Paper No. 162-66
Presentation Time: 9:00 AM-6:30 PM
BEETLES, BEES, BURROWS, ROOTS, AND DINOSAURS: DECIPHERING THE ICHNOLOGY OF THE TWIN MOUNTAINS FORMATION
The Twin Mountains Formation sandstone is known to contain a diverse assemblage of plant and animal fossils. From a newly studied site, located on a road cut along Farm to Market Road 1188, east of the community of Bluff Dale, Erath County, Texas, USA, there is abundant petrified gymnosperm wood, large elongate concretions, gastroliths, a large, pronounced boring to a small segment of petrified wood, as well as many smaller borings into a larger log of petrified wood.
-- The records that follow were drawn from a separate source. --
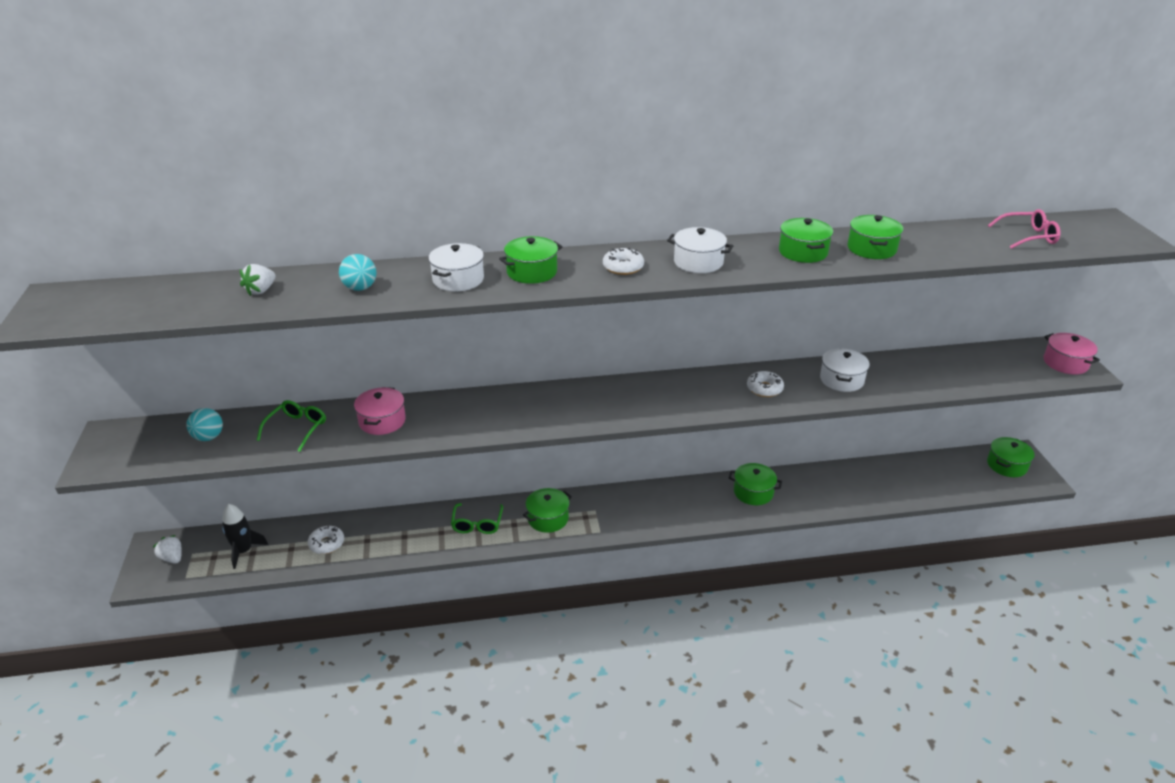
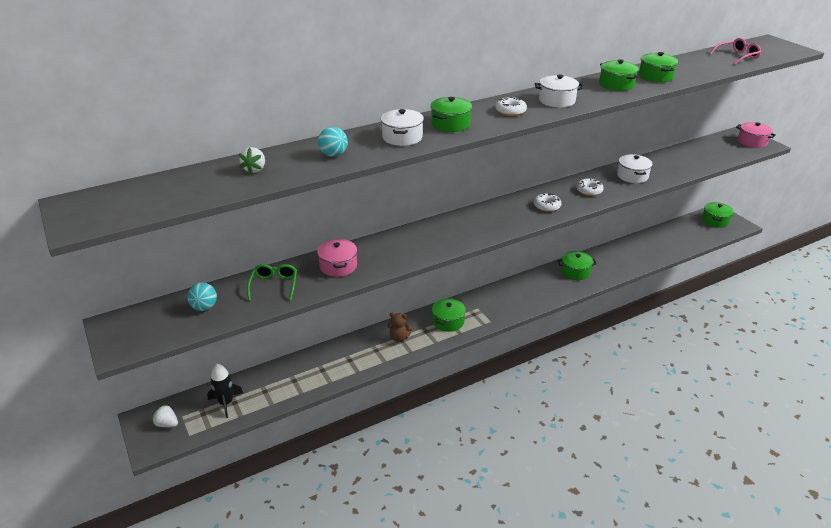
camera: 20 degrees left, 0 degrees up
(327, 544) = (291, 380): white donut -> white donut (547, 206)
(477, 524) = (399, 338): green glasses -> brown teddy bear

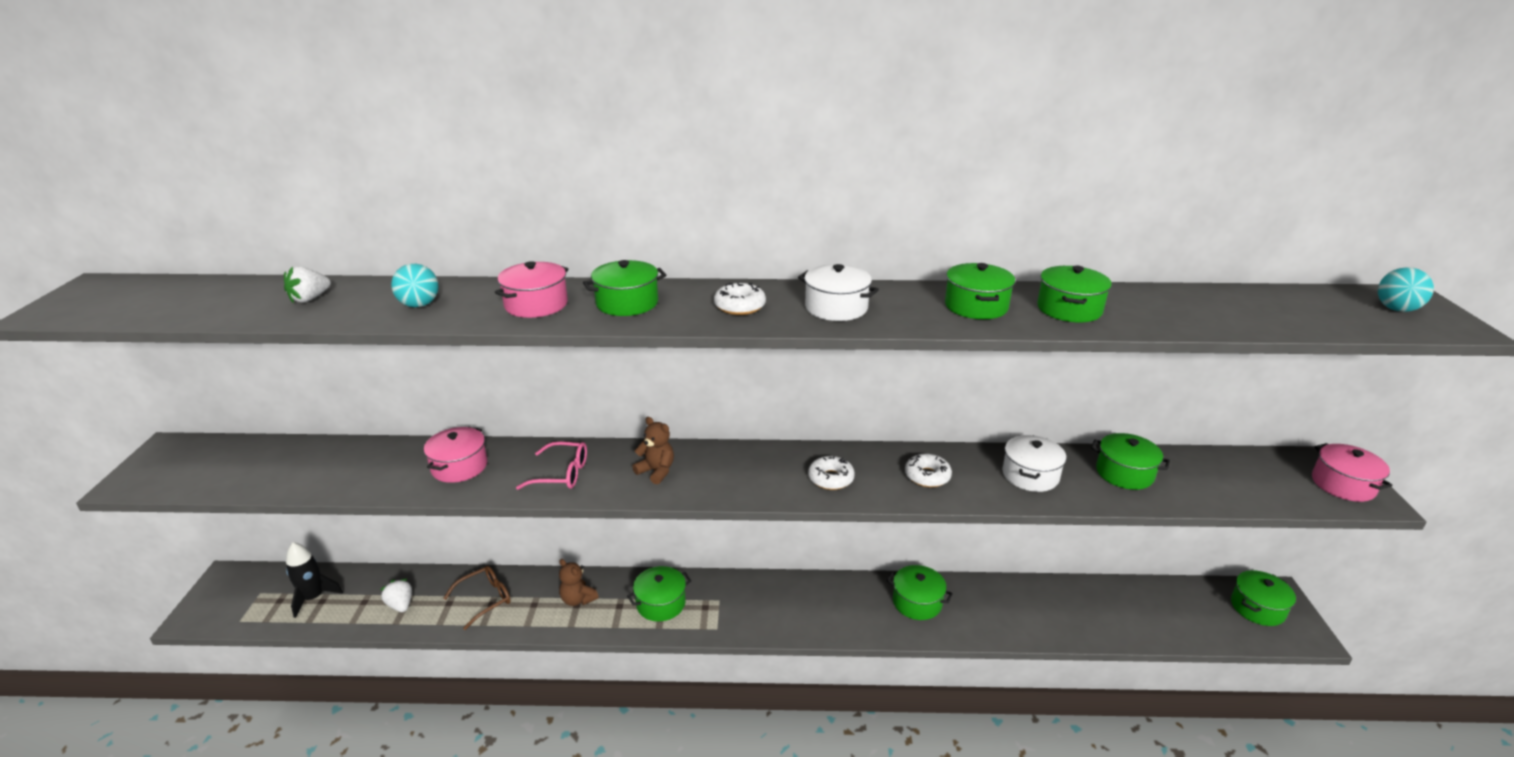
camera: 30 degrees right, 5 degrees down
(167, 424) = (237, 595): white strawberry -> white strawberry (400, 605)
(204, 307) = (265, 464): turquoise ball -> turquoise ball (1396, 309)
(274, 285) = (363, 465): green glasses -> none
(343, 359) = (485, 599): none -> brown glasses
(402, 137) = (536, 305): white pot -> pink pot
(455, 231) = (656, 471): none -> brown teddy bear
(669, 163) = (1124, 473): none -> green pot
(737, 56) = (1292, 310): pink glasses -> pink glasses (561, 474)

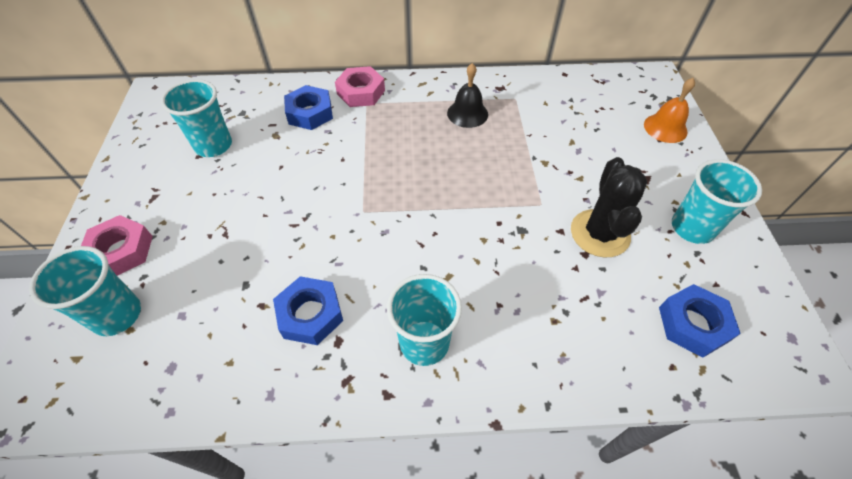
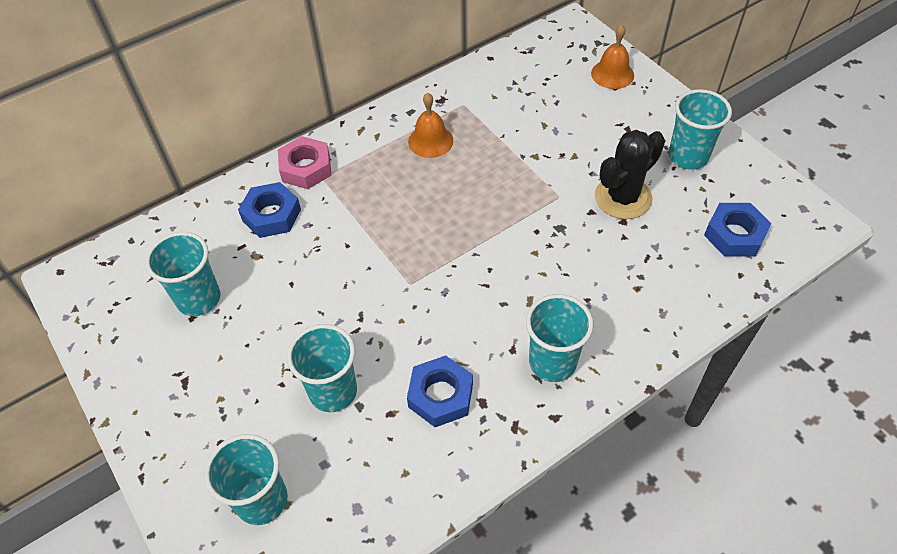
camera: 30 degrees left, 0 degrees up
(121, 251) = (204, 447): pink nut -> none
(237, 262) = (333, 391): none -> turquoise cup
(467, 113) = (430, 141): black bell -> orange bell
(600, 233) = (623, 198): black cactus -> black cactus turned 75 degrees clockwise

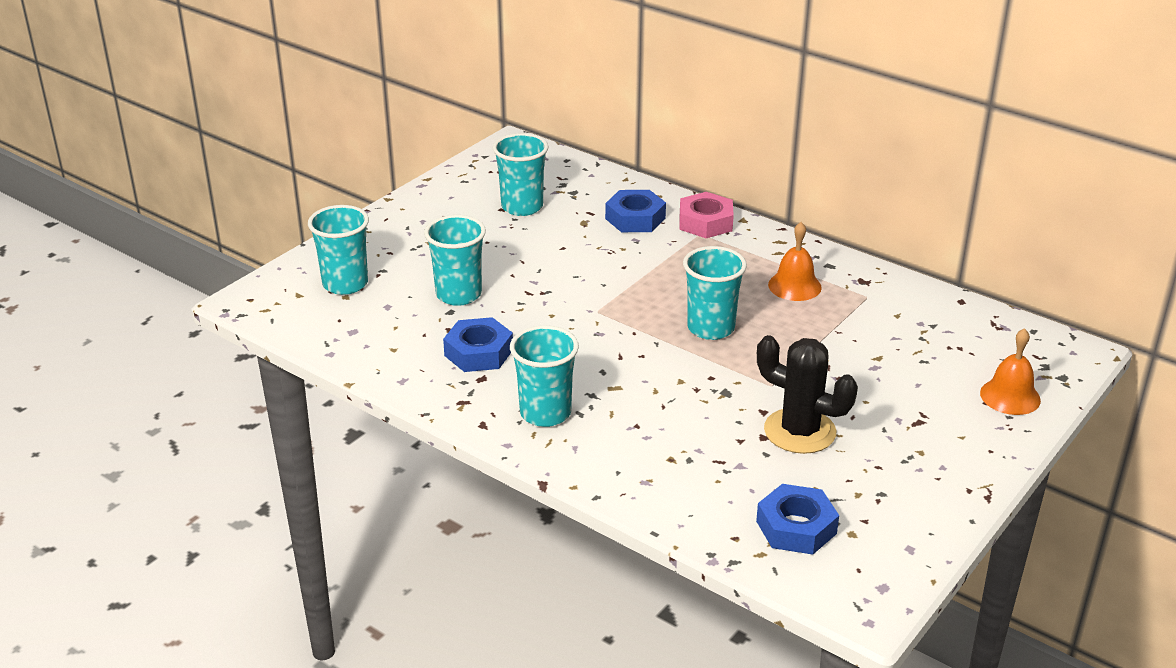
camera: 70 degrees right, 20 degrees down
(688, 156) = (905, 476): turquoise cup -> turquoise cup (711, 328)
The distinctive concretion structures, composed of loosely cemented sand, resemble either rhizocretions or perhaps small terrestrial vertebrate burrows. The characterization of this sand as a terrestrial depositional environment for this material and the relative lack of post-maceration boring in the wood suggests rapid burial in the sands of the Twin Mountains Formation. The identification of both the nature of the concretion structures, the trace maker associated with both the solitary as well as the smaller wood borings are the focus of this study, providing a more complex picture of the ecology of this locality in the Lower Cretaceous.